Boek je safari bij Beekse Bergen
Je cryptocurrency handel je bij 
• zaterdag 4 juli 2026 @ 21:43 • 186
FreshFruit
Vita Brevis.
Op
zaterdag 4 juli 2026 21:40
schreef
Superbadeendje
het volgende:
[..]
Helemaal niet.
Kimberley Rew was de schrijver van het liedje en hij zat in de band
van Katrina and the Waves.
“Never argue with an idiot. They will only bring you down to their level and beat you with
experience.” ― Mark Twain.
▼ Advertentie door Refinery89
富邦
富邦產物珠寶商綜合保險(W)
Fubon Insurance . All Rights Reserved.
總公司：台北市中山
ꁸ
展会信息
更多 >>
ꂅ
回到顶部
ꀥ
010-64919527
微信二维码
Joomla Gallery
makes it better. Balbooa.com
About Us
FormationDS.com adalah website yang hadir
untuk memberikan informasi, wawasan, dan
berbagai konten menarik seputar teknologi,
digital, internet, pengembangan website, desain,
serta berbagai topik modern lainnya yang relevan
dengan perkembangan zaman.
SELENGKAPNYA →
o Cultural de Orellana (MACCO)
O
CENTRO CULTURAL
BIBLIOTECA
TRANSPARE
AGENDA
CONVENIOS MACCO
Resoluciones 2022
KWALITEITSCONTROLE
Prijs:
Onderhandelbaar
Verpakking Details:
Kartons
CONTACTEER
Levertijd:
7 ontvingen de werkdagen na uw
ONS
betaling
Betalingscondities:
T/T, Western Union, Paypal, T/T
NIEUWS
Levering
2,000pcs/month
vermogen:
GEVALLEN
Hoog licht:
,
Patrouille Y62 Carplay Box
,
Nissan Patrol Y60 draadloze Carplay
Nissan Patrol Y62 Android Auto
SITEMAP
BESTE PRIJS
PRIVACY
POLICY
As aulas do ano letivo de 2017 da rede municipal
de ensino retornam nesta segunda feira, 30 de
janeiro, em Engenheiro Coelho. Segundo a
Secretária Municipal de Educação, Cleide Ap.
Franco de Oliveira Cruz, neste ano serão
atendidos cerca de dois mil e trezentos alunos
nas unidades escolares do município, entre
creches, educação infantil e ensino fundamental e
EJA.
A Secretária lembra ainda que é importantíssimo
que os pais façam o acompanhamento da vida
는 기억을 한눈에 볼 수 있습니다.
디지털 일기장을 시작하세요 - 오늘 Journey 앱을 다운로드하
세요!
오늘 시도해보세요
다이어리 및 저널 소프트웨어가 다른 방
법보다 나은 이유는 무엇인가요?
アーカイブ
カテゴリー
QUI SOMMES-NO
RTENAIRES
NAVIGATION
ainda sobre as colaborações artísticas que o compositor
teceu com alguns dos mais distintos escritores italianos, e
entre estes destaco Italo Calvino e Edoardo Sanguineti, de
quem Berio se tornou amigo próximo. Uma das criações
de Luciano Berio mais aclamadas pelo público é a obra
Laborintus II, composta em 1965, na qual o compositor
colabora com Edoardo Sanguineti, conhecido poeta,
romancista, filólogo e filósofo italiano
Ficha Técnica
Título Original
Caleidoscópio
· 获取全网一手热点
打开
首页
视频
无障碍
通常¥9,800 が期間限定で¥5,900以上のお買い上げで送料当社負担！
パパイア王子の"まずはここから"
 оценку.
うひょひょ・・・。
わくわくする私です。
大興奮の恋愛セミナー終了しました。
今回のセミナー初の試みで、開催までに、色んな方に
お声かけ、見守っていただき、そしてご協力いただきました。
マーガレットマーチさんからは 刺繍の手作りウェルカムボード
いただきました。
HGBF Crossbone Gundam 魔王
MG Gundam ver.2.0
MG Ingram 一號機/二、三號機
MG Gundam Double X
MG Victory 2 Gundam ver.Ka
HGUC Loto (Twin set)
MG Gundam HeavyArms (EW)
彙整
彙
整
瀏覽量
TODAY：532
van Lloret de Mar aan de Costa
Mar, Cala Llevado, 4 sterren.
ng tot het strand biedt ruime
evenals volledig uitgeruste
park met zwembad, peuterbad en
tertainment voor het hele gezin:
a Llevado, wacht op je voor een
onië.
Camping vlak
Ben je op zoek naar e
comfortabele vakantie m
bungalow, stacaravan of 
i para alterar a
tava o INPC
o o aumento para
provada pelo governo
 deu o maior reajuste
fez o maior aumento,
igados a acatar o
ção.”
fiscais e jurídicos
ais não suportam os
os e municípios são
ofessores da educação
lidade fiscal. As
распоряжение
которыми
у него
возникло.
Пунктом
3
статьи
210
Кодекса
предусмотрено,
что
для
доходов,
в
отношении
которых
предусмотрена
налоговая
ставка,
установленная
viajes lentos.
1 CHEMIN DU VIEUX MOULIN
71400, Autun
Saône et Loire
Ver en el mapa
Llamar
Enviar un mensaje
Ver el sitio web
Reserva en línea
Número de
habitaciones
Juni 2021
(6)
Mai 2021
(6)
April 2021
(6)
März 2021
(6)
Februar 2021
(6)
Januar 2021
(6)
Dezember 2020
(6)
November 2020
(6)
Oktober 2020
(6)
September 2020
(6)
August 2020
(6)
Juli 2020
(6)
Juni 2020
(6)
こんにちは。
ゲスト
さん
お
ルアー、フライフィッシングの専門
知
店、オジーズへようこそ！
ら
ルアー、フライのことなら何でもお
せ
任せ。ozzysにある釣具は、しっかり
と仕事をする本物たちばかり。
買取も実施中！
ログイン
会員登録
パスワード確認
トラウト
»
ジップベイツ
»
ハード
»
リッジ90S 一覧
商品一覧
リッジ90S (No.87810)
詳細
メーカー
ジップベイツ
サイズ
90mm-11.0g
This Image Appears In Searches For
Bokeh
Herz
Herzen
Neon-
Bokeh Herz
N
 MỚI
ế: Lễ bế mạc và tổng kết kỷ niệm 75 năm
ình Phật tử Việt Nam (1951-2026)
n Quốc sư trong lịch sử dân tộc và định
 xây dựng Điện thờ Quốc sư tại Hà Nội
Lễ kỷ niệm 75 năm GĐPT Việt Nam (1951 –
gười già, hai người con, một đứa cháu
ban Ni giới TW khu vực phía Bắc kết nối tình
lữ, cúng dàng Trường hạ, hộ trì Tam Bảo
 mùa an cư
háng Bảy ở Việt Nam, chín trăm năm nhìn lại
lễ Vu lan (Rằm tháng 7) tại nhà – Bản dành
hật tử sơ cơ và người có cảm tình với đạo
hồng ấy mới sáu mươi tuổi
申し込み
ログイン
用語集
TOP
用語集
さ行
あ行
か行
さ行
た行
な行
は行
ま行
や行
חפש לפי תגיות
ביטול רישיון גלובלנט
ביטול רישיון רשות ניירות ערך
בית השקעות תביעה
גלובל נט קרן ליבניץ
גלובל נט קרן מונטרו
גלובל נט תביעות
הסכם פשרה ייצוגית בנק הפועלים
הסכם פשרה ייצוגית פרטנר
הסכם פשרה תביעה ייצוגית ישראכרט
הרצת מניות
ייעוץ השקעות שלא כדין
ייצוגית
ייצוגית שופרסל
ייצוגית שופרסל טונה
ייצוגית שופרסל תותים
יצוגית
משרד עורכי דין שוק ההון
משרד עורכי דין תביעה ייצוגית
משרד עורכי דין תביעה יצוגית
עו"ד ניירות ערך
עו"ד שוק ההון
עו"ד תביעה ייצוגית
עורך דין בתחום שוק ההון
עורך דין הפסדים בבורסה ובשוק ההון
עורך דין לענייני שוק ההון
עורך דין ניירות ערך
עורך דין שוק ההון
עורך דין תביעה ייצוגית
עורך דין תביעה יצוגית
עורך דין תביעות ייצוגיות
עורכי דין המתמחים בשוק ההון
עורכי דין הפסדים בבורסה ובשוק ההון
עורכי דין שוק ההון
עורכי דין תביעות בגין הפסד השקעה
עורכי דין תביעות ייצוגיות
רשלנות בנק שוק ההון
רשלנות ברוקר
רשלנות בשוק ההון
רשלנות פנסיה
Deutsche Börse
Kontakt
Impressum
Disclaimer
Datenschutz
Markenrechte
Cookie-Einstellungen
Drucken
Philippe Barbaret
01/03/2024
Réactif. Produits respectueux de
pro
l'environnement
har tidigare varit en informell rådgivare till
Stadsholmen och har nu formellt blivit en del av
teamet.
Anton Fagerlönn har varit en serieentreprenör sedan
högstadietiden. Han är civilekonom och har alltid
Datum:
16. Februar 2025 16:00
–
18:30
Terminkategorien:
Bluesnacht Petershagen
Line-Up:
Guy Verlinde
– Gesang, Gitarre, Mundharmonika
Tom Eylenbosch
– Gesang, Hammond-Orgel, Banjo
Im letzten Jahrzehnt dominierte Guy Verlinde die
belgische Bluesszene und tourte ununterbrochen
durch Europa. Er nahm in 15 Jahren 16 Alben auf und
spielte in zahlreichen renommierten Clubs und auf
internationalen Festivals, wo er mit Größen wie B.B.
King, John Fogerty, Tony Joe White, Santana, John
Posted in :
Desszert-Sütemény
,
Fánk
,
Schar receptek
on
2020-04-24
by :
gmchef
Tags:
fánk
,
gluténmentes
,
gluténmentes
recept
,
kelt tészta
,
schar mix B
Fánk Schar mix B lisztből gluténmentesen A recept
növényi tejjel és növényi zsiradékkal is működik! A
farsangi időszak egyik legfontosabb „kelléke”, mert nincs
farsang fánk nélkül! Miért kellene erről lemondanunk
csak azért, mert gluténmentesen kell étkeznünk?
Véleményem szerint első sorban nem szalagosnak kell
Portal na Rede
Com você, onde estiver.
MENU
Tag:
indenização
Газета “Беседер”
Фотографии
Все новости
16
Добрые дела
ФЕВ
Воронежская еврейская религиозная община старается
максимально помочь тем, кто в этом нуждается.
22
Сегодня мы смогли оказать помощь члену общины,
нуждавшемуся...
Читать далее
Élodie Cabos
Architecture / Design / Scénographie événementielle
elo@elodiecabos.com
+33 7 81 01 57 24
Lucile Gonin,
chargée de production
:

· · · ·

— Enunciado —
Vuelca en una lista JSON de cadenas el tramo que va desde el inicio de los datos hasta la línea que contiene "Joomla Gallery", con ambos extremos incluidos. Usa una cadena por línea y omite las líneas en blanco.

— Respuesta —
[
  "Boek je safari bij Beekse Bergen",
  "Je cryptocurrency handel je bij ",
  "• zaterdag 4 juli 2026 @ 21:43 • 186",
  "FreshFruit",
  "Vita Brevis.",
  "Op",
  "zaterdag 4 juli 2026 21:40",
  "schreef",
  "Superbadeendje",
  "het volgende:",
  "[..]",
  "Helemaal niet.",
  "Kimberley Rew was de schrijver van het liedje en hij zat in de band",
  "van Katrina and the Waves.",
  "“Never argue with an idiot. They will only bring you down to their level and beat you with",
  "experience.” ― Mark Twain.",
  "▼ Advertentie door Refinery89",
  "富邦",
  "富邦產物珠寶商綜合保險(W)",
  "Fubon Insurance . All Rights Reserved.",
  "總公司：台北市中山",
  "ꁸ",
  "展会信息",
  "更多 >>",
  "ꂅ",
  "回到顶部",
  "ꀥ",
  "010-64919527",
  "微信二维码",
  "Joomla Gallery"
]